In 1942, John Comba boarded a train bound for eastern Long Island, embarking on a new chapter in his life, leaving behind his parents and eight siblings in his hometown of Carteret, New Jersey, to take a position as an industrial arts teacher and baseball coach at Westhampton Beach High School.
Just how far flung of a location he had chosen as the new home for himself and his wife, Ella, didn’t really occur to him until a passenger on the train, who asked where he was headed, expressed surprise, remarking that eastern Long Island was, at that time, still considered a kind of wilderness.
Mr. Comba was the only member of his large family who ever left Carteret. His parents, Charles and Julia Comba, emigrated to the United States through Ellis Island from their native Hungary in 1910, with their oldest child, a son. The family would eventually have eight more children (and only one daughter), with Mr. Comba arriving as the sixth child. After leaving Carteret, he never looked back, living as full and vibrant a life as one could hope for, with deep involvement and connection to the community, over the course of nearly 80 years residing in Westhampton Beach.
Mr. Comba died on March 3 at the age of 104, just 15 days before what would have been his 105th birthday.
He is remembered for the myriad ways he dedicated himself to the local community — as a teacher and baseball coach, and later the principal of Westhampton Beach Middle School; as a longtime member of Westhampton Beach Presbyterian Church, where he served as a trustee and elder; and as a 76-year member of the Westhampton Beach Fire Department. Four years ago, he was honored with a plaque from New York State, recognized as the oldest living firefighter in the state.
Mr. Comba was also well known for his skills as a woodworker, and the many hours he devoted to using that skill to present his family and friends with gifts that were the fruits of that labor. In the 1950s, he purchased a small cottage on Main Street in Westhampton Beach Village, a stone’s throw from the Presbyterian Church, and eventually renovated and expanded it — hand-digging the basement, where he created his woodworking shop — and making it the family home where he and Ella raised their two daughters, Melanie Bass, who now lives in Florida, and Doren Van Saun, who resides in Connecticut.
Not long after the Hurricane of 1938, Mr. Comba purchased a piece of property on Pond Point, off Dune Road, for just $1,500, and built two summer cottages there, eventually bequeathing them to his daughters.
When he wasn’t building homes, Mr. Comba could be found in his workshop, constructing all kinds of furniture.
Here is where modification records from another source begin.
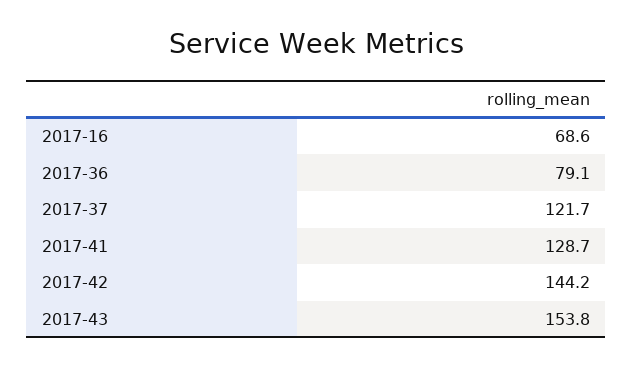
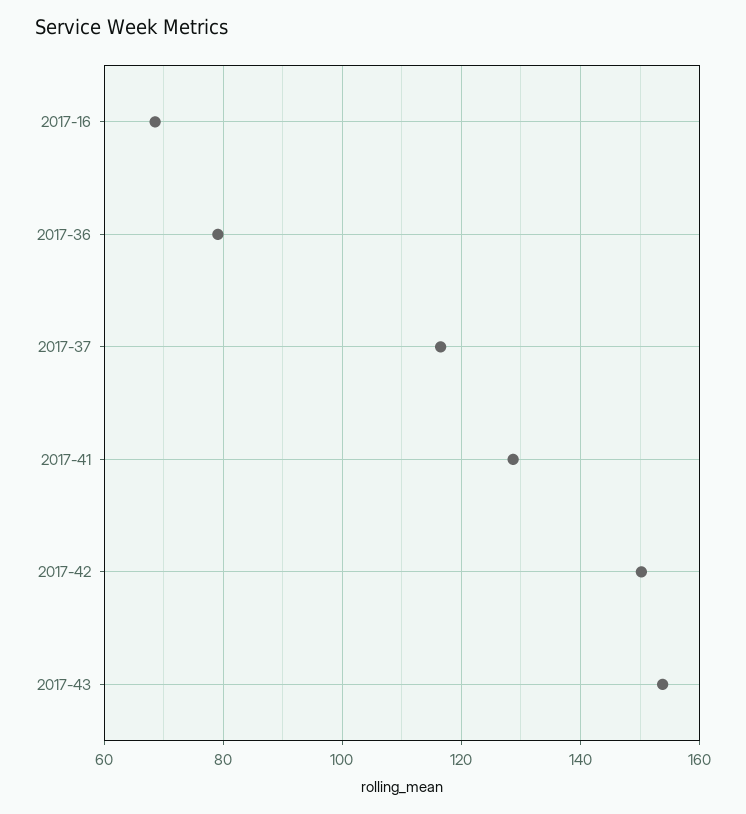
  {
    "2017-16": 68.6,
    "2017-36": 79.1,
-   "2017-37": 121.7,
+   "2017-37": 116,
    "2017-41": 128.7,
-   "2017-42": 144.2,
+   "2017-42": 150,
    "2017-43": 153.8
  }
“He was very prolific in his woodworking,” Ms. Van Saun said. “He was an amazing craftsman, and the vast majority of furniture that I have in my house he built. He did lots of built-in cabinets and closets, tables, chairs, you name it.”
Mr. Comba was particularly well-known for the clocks he built; wall clocks and also grandmother and grandfather clocks, which he gifted to his children and grandchildren. He also gifted one to Eloise Carter, the daughter of his longtime friend, Jim Bachman. Mr. Comba’s friendship with Mr. Bachman spanned decades, starting when they both worked as administrators in the Westhampton Beach School District, but their bond was particularly important in the latter stages of their life, when they had both lost their wives and were deep into retirement. Ms. Carter frequently drove them to fire department meetings, which they both attended up until their deaths; Mr. Bachman died in 2019 at the age of 97. They attended the same church, and enjoyed trips to Florida together with their wives, who were also friends, in the earlier stages of retirement.
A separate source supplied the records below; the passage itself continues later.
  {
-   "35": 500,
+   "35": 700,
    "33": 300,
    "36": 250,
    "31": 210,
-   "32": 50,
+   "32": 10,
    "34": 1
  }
“The two of them depended on each other,” Ms. Carter said, adding that Mr. Comba took the death of her father particularly hard. “They kept each other going. When I’d take my dad somewhere, he’d always ask, ‘Is John going?’ and if I asked John if he wanted to go somewhere, his first question would be, ‘Is your dad going?’ It was wonderful and it gave them each something to live for.”
The fact that Mr .Comba continued to attend monthly meetings at the firehouse made him an icon in the department. Westhampton Beach Fire Chief Mauro DiBenedetto said that while he did not know Mr. Comba particularly well, his status within the department was legendary.
“I loved seeing him, and Mr. Bachman,” he said. “It was great having him there. The department really lost a piece of our history with him.”
Mr. Comba’s reputation as an educator and principal was equally stellar.
“One thing someone commented about him was that he was strict but always fair, and he cared the most about the fact that children were learning,” Ms. Van Saun said, remarking that her father had been the principal in the junior high during one year when she was a student there. She described him as “no nonsense” when it came to discipline as an educator, but said he was also very well-respected. Mr. Comba also shared his lifelong love of sports in his capacity as an educator, coaching the baseball team at Westhampton Beach for a period of time. He was a star athlete during his own teenage and collegiate years, starring in baseball, basketball and football at both Carteret High School and later at Albright College in Pennsylvania, where he received a full scholarship. He was later inducted into the Carteret Hall of Fame for his athletic achievements.
It was a long and well-lived life for Mr. Comba, spent dedicated to a number of worthwhile pursuits, that shared a common theme.
“He was extremely generous,” Ms. Bass said. “He was always conscious of taking care of us, and putting his family first.”